Harper nomme un juge à la Cour suprême, sans consultations publiques

Photo: Agence Reuters

Ottawa — Le premier ministre Stephen Harper a officiellement nommé à la Cour suprême, hier, un juge de la Nouvelle-Écosse, Thomas Cromwell, délaissant le processus de consultation publique qu'il avait pourtant promis de respecter pour la nomination du magistrat.

M. Cromwell, un ancien juge très respecté de la Cour d'appel de la Nouvelle-Écosse, bilingue, prendra le poste laissé vacant l'été dernier à la suite de la démission du juge Michel Bastarache, un Acadien du Nouveau-Brunswick.

Le premier ministre avait proposé la candidature de M. Cromwell en septembre dernier, à quelques jours du déclenchement des élections générales. Cette candidature devait être entérinée par un comité formé de membres de tous les partis politiques à Ottawa, à la suite de consultations publiques. M. Harper s'était engagé à respecter ce processus pour toutes ses nominations à la Cour suprême.

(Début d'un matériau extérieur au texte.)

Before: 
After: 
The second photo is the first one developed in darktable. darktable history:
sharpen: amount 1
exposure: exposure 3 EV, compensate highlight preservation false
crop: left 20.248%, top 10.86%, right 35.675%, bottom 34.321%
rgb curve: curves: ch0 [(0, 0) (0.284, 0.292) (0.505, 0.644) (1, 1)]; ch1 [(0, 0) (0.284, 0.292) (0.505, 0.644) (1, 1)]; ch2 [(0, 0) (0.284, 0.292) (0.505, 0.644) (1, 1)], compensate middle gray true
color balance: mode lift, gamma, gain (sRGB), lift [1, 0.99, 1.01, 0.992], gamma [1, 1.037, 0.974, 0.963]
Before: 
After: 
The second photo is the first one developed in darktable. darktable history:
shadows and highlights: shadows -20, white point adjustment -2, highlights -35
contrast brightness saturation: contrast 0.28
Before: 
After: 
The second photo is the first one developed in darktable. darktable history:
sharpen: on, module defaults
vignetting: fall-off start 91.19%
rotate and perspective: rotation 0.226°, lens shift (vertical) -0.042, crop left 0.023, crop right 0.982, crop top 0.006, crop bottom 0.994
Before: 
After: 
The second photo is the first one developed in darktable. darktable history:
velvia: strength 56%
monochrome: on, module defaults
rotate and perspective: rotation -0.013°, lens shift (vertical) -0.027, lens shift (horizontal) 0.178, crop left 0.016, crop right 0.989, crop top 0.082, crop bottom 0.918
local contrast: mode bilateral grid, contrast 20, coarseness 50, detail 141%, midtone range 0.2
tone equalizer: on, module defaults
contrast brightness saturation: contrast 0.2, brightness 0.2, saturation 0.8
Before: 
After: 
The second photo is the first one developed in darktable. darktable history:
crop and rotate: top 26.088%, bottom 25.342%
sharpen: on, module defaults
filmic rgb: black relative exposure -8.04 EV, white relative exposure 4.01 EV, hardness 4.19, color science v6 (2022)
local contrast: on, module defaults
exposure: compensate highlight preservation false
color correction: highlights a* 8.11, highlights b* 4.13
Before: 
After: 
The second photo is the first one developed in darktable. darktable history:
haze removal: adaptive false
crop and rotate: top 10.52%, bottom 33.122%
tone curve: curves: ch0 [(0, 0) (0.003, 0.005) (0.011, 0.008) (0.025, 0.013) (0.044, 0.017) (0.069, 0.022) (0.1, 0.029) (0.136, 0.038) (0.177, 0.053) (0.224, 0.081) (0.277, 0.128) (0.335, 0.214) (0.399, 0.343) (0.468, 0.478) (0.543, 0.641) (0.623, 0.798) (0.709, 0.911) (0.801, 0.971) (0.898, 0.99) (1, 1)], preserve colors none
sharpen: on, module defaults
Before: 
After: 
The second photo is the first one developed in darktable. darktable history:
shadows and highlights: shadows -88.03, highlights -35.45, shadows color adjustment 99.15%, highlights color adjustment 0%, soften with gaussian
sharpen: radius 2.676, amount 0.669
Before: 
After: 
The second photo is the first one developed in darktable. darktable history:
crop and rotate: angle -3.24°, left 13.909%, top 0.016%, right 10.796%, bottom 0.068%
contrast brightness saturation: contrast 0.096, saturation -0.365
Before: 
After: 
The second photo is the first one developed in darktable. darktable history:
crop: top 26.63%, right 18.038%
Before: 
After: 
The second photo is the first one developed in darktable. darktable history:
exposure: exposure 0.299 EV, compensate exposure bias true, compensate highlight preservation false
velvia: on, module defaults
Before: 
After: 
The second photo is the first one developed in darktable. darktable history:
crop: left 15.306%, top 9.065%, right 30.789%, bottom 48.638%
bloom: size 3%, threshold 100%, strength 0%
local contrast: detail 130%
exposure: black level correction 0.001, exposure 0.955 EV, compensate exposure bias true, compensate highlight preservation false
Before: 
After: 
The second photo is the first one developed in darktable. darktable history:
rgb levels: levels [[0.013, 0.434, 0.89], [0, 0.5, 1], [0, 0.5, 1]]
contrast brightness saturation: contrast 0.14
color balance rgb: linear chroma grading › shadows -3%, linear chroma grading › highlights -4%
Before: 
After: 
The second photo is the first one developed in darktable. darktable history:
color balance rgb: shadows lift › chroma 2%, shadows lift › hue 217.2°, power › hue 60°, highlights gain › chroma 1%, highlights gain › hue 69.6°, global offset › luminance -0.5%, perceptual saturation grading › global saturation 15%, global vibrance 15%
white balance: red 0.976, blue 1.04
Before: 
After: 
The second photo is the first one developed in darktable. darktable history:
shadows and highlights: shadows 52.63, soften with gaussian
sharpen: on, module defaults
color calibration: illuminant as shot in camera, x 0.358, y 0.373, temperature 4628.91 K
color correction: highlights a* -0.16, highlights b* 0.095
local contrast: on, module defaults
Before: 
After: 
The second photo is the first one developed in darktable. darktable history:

Le comité n'a toutefois jamais été mis sur pied, sa création ayant été retardée une première fois en raison du déclenchement de la campagne électorale, puis une deuxième fois lorsque Stephen Harper a prorogé le Parlement jusqu'au mois de janvier.

Le premier ministre a suspendu les activités parlementaires au début de décembre afin d'éviter un vote de confiance à l'issue duquel les partis d'opposition auraient pu renverser son gouvernement minoritaire.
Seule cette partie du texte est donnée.